Seit fast vier Monaten sind meine Träume ein Ort der Trauer, der Verzweiflung und manchmal auch der Hoffnung gewesen. Ich bin mehrere Male tränenüberströmt aufgewacht, verstört und aufgelöst von der erträumten Erfahrung.

Träume miteinander zu teilen, bedarf immer auch Vertrauen und Überwindung. Umso mehr überrascht es mich, wenn Menschen ablehnend reagieren, sobald andere von ihren Träumen erzählen.

Sicher, der Psychoanalyse sind Träume das tägliche Brot, und anders als Freud fand C. G. Jung in ihnen sogar Einblicke in das kollektive Unbewusste. Ich erlebe aber viel häufiger, wie Menschen schnelle Einigung darüber finden, dass ihnen etwas zugemutet wird, das wirr, langweilig und letztlich privater Natur ist.
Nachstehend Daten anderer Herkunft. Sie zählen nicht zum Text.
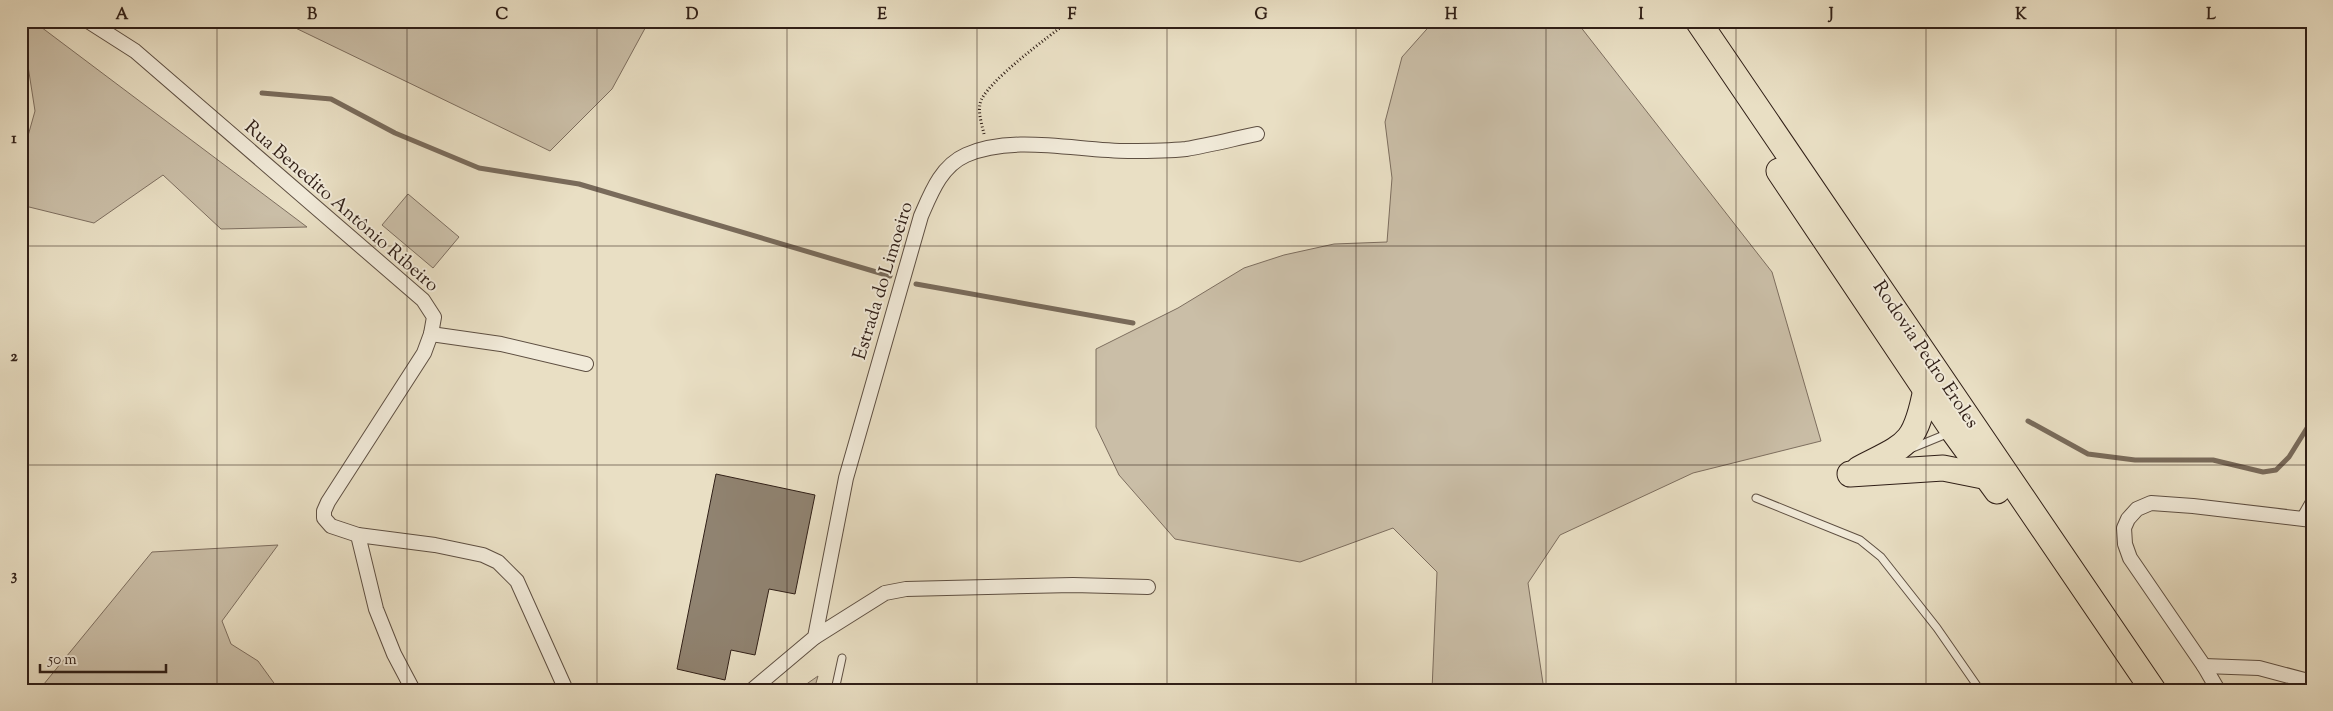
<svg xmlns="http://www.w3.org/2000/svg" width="2333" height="711" font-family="'Sorts Mill Goudy',serif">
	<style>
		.green { fill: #cabea7; stroke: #7d6e5f }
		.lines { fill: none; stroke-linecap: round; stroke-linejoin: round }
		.stream { stroke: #796b5b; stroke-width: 5 }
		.building { fill: #908371; stroke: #301f17 }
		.lane-casing { stroke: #5e4f42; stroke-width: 9 }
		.street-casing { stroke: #5e4f42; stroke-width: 16 }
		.highway-casing { stroke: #301f17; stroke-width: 27 }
		.path { stroke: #301f17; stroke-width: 3; stroke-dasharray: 1 2.5; stroke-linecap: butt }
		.lane { stroke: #f1ead9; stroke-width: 7 }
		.street { stroke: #f1ead9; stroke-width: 14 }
		.highway { stroke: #e9dfc4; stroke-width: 25 }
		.grid { fill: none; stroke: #301f17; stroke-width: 1; stroke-opacity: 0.55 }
		.labels { text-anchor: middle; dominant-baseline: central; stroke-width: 4; stroke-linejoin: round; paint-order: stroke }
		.street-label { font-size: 19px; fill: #301f17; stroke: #f1ead9 }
		.neatline { fill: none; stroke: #301f17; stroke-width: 2 }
		.grid-label { font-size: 16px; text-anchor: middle; font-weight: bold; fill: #301f17 }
	</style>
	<rect width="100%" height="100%" fill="#e9dfc4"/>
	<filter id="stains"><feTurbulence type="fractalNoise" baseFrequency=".004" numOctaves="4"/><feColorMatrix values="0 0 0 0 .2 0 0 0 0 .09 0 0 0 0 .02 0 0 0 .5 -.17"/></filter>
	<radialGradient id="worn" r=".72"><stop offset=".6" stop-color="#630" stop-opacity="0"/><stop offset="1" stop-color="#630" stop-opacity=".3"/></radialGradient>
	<g class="green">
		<path d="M21,21H33L307,227L221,229L163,175L94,223L21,205V150H24L35,111Z"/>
		<path d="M281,21H649L612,89L550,151Z"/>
		<path d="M1434,21H1576L1772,272L1821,441L1693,473L1560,535L1528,583L1544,690H1432L1437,572L1393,528L1300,562L1175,539L1119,475L1096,427V349L1178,308L1244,268L1284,255L1334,244L1387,242L1392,178L1385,122L1402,57Z"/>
		<path d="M408,194L459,237L433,268L382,225Z"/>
		<path d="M278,545L222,621L231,644L258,661L279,690H39L152,552Z"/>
		<path d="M818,676L814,690H798Z"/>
	</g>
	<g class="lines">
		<g class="stream">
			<path d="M262,93L331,99L395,133L479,168L579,184L890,276"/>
			<path d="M916,284L1133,323"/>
			<path d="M2028,421L2088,454L2135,460H2213L2263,472L2276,470L2289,457L2312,420"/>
		</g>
	</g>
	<path class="building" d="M716,474L815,495L795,594L769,589L755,655L731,650L725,680L677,669Z"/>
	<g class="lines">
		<g class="lane-casing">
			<g id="lane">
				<path d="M1910,449L1949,433"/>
				<path d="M1756,498L1860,540L1881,557L1937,628L1980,690"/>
				<path d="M835,690L842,658"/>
			</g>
		</g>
		<g class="street-casing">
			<g id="street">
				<path d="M88,21L135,51L423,300L434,317L431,334L424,353L328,502L324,511V518L331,526L358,535L435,545L483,555L498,562L517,581L566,690"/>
				<path d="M431,334L501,344L586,364"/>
				<path d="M2304,518L2312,504"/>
				<path d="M358,535L376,609L394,654L413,690"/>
				<path d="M815,637L885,593L906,589L1073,585L1148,587"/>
				<path d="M2204,666L2259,668L2312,682"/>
				<path d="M752,690L815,637L846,478L921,216C931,193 941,166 966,155C1013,134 1078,151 1128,151C1147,151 1167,151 1186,149C1210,145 1233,139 1257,134"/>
				<path d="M2218,690L2204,666L2130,558L2125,544L2124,528L2128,519L2137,509L2151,503L2193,506L2312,520"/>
			</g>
		</g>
		<g class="highway-casing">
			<g id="highway">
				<path d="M1698,21L2153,690"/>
				<path d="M1779,171L1954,432L1997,491"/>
				<path d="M1859,469C1907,444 1915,446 1926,389"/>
				<path d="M1850,474L1943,468L1988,477"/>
			</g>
		</g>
		<path class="path" d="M984,134C982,125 978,113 980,104C983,84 1051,35 1069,21"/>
		<use href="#lane" class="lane"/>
		<use href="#street" class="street"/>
		<use href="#highway" class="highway"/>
	</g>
	<path class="grid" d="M217,21V690M407,21V690M597,21V690M787,21V690M977,21V690M1167,21V690M1356,21V690M1546,21V690M1736,21V690M1926,21V690M2116,21V690M21,246H2312M21,465H2312"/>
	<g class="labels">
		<g class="street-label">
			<text transform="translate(341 207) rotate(41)">Rua Benedito Antônio Ribeiro</text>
			<text transform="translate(884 281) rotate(-73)">Estrada do Limoeiro</text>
			<text transform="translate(1925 355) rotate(56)">Rodovia Pedro Eroles</text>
		</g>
	</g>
	<rect width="2333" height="711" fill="none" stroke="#e9dfc4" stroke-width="55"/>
	<path d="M40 664v8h126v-8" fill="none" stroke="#301f17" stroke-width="2.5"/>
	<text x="48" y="664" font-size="15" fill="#301f17" stroke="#f1ead9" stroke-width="4" paint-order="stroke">50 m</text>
	<rect x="28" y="28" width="2278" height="656" class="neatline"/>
	<g class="grid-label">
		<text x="122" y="19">A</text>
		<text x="312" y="19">B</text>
		<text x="502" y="19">C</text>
		<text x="692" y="19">D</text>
		<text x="882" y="19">E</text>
		<text x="1072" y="19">F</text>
		<text x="1261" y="19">G</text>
		<text x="1451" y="19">H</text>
		<text x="1641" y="19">I</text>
		<text x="1831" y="19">J</text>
		<text x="2021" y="19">K</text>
		<text x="2211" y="19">L</text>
		<text x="14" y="143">1</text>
		<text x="14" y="361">2</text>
		<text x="14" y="580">3</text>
	</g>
	<rect width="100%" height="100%" filter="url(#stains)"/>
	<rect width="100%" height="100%" fill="url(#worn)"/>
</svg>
Ich hingegen freue mich, wenn man mit mir die eigenen Träume teilt. Ganz ohne religiöse oder spirituelle Einfühlungsgabe wird einem Eintritt gewährt in das Irrationale, Metaphysische, Ungefilterte, und manchmal finden sich darin sogar Symbole und Mythologisches wieder. Vor allem aber finde ich sie oft sehr lustig – und politisch sind sie meist auch.

Auf die Gefahr hin, dass die Leser:in dieses Textes zur Gruppe der Ablehnenden der Traum-Erzählung gehört, hier eine kleine Vorwarnung: Ich werde von zwei Träumen erzählen, die mich seit dem 7. Oktober aufgesucht haben. Ausgehend vom Subjektiven und Intuitiven werde ich mich auf die Suche nach kollektiven und politischen Zusammenhängen machen.

In meinem ersten Traum saß ich mit zwei Personen an einem Tisch. Wir waren an einer Uni und kurz davor, in eine Art Nebengebäude einzubrechen. In unserer Nähe hielt sich eine weitere Person auf. Die Person war deutsch, weiß und überprüfte, worüber wir sprachen. Wir saßen zunächst nur stumm da, bis mir das als zu auffällig erschien und ich ein Gespräch zu erfinden begann. Etwas Belangloses, was aber den Anschein machen sollte, als wären wir wirklich in ein Gespräch vertieft. Der Plan, den Verdacht von uns wegzulenken, gelang, und die uns beobachtende Person ging. Doch die improvisierte Unterhaltung nahm plötzlich eine unerwartete, ernste Wendung. Wir kamen auf die Shoah zu sprechen.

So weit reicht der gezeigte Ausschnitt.